Inhoudsopgave
Hoe worden pathogene micro-organisme overgedragen?
Zoals alle pathogene micro-organismen, kunnen virussen de geschikte gastheercel via allerlei routes bereiken: inhalatie, ingestie, seksueel contact, directe inoculatie in het weefsel (via trauma, insectenbeten e.d.), huidcontact, maar ook via de placenta naar de foetus.
Welke leefomstandigheden maken het voor de bacteriën en schimmels ongunstig noem er vier?
Een temperatuur tussen 10 °C en 40 °C. Onder het vriespunt delen ze zich niet meer, maar blijven ze wel in leven als in een soort winterslaap. Bij temperaturen hoger dan 75 °C, bijvoorbeeld tijdens het koken, gaan bacteriën dood. Voedingsstoffen als eiwitten en koolhydraten in de buurt.
Is een virus een micro-organisme?
Er bestaan verschillende soorten micro-organismen, namelijk bacteriën, gisten en schimmels. Virussen en eencellige parasieten horen officieel niet tot de micro-organismen omdat ze zich niet zelfstandig kunnen delen, maar kunnen net als micro-organismen ziekmakend zijn.
Wat betekent pathogene micro-organismen?
Een pathogeen is een biologische ziekteverwekker. Ze kunnen verscheidene ziektes veroorzaken en zijn in te delen in vier soorten: bacteriën, virussen, schimmels en parasieten. Bij een snotneus, zere keel of een griepje heb je last van pathogenen. Een pathogeen is een biologische ziekteverwekker.
Welke andere organismen kunnen ook door schimmels worden aangetast?
Ziektes bij mens, dier en plant Ook levende organismen worden kunnen door schimmels worden bedreigd. Met name planten hebben vaak last van schimmels.

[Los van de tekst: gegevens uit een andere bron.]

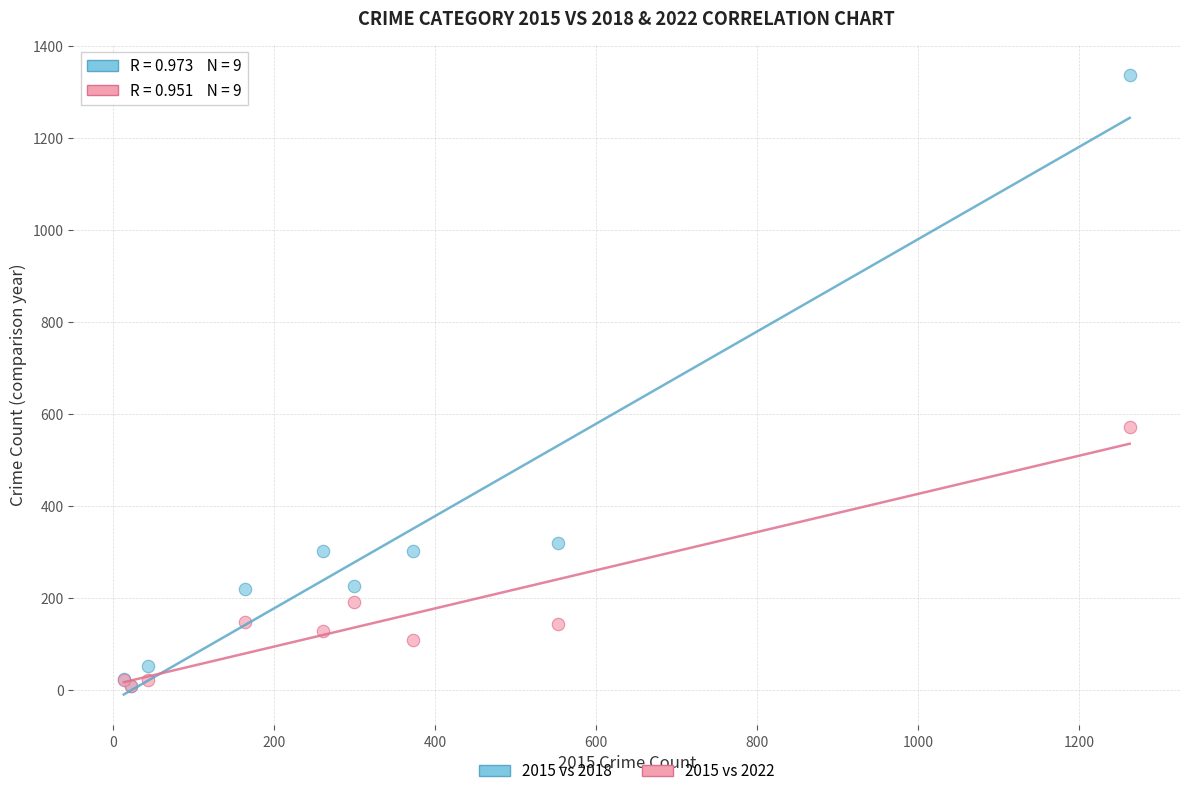

What are all the series names shown in the legend?

2015 vs 2018, 2015 vs 2022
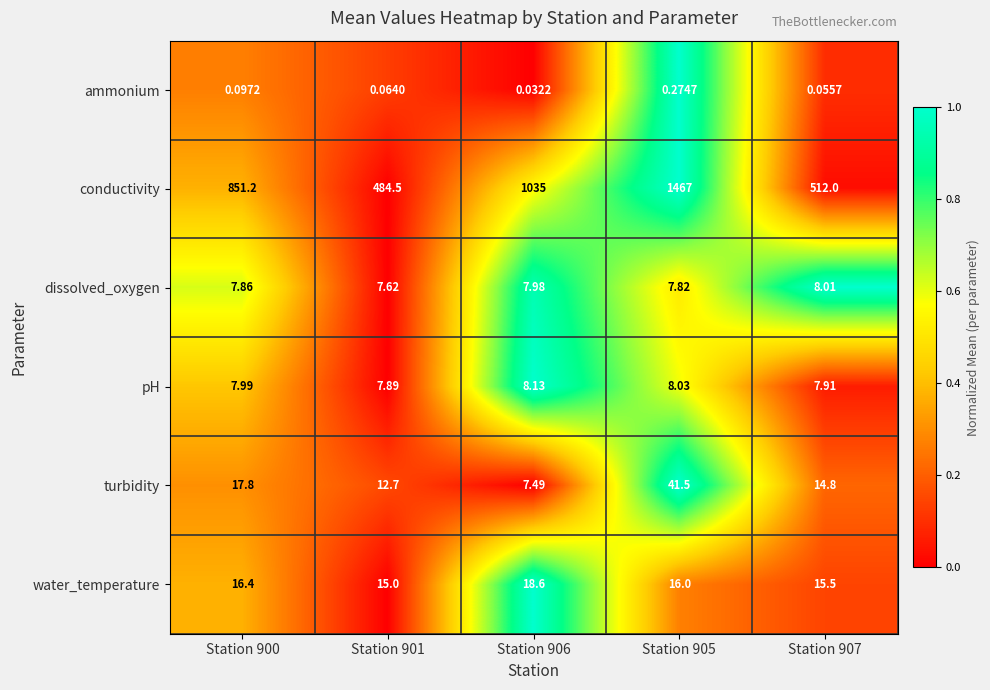

Which series has the largest total across all categories?

conductivity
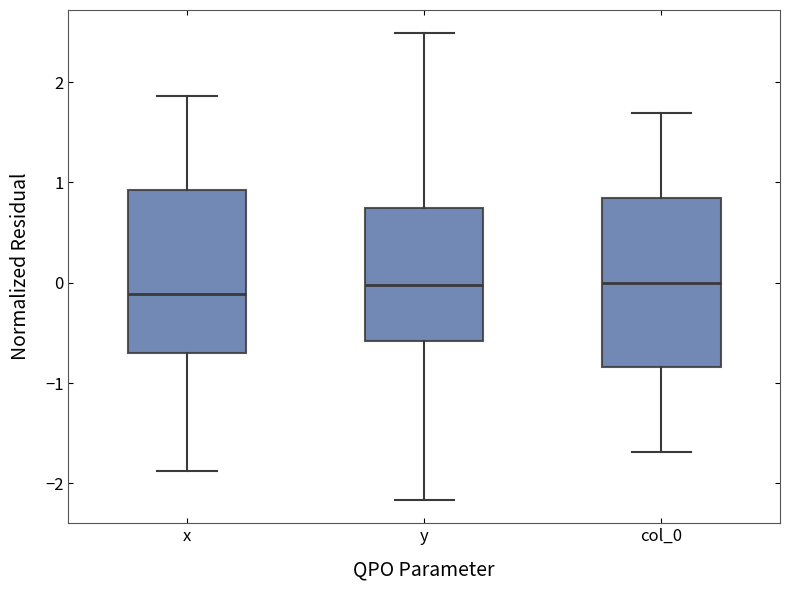

Reading left to right, read every box against the y-axis: the position of its median line, the range the box covers, and the ends of its whiskers. The values are not printed on the chart, so give them approximately, as read against the axis.

x: median -0.1, box -0.7 to 0.9, whiskers -1.9 to 1.9
y: median 0.0, box -0.6 to 0.7, whiskers -2.2 to 2.5
col_0: median 0.0, box -0.8 to 0.8, whiskers -1.7 to 1.7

Wat is een infectieziekte?
Infectieziekten zijn ziekten die worden veroorzaakt door bacteriën, virussen, schimmels of parasieten. Dit worden ook wel micro-organismen genoemd. Er zijn veel onschuldige infectieziekten waar je niet erg ziek van wordt en die vanzelf weer over gaan. Andere infectieziekten kunnen wel gevaarlijk zijn.

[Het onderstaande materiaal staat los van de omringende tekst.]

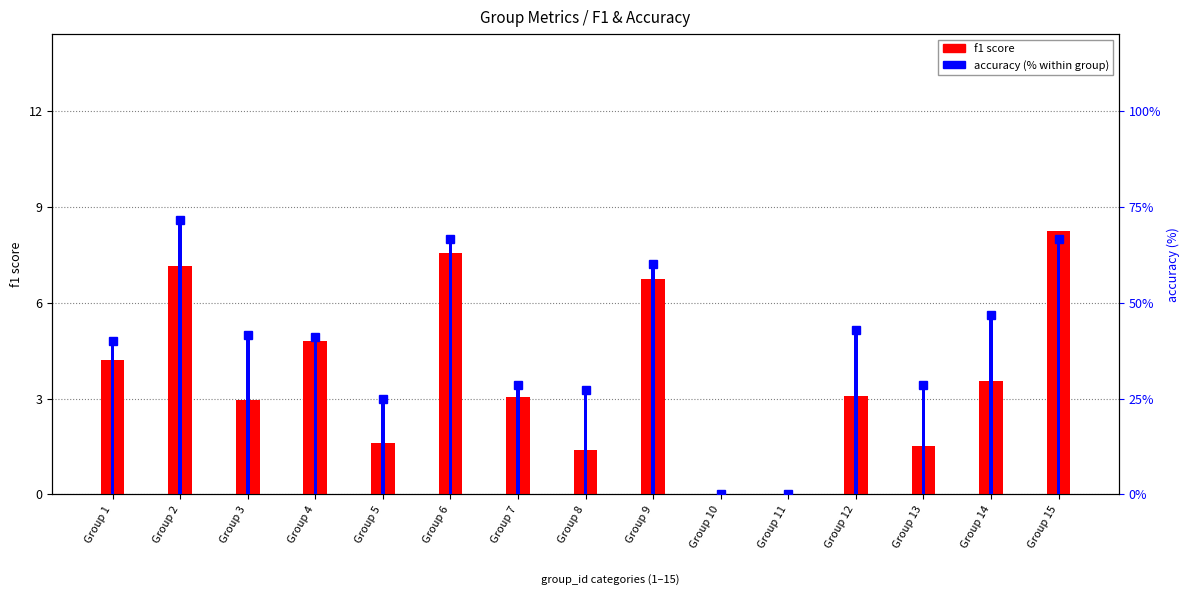

How many data points does each series have?

15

Hoe werkt een bacteriofaag?
Hoe werken bacteriofagen? Fagen kunnen zich hechten aan een bacterie of een bacterie binnendringen. Als dat gebeurt kunnen ze twee dingen doen: zich vermeerderen ten koste van de bacterie of binnendringen in het erfelijk materiaal van de bacterie. In het eerste geval gaat de bacterie kapot, in het tweede geval niet.